● **YOUR TASK**:
Every line below that holds "Çift" must be copied.

Saved entries
╔══

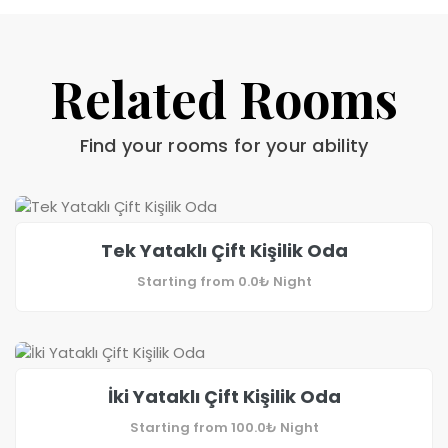
Related Rooms
Find your rooms for your ability
Tek Yataklı Çift Kişilik Oda
Starting from
0.0₺
Night
İki Yataklı Çift Kişilik Oda
Starting from
100.0₺
Night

╚══

● **YOUR SOLUTION**:
Tek Yataklı Çift Kişilik Oda
İki Yataklı Çift Kişilik Oda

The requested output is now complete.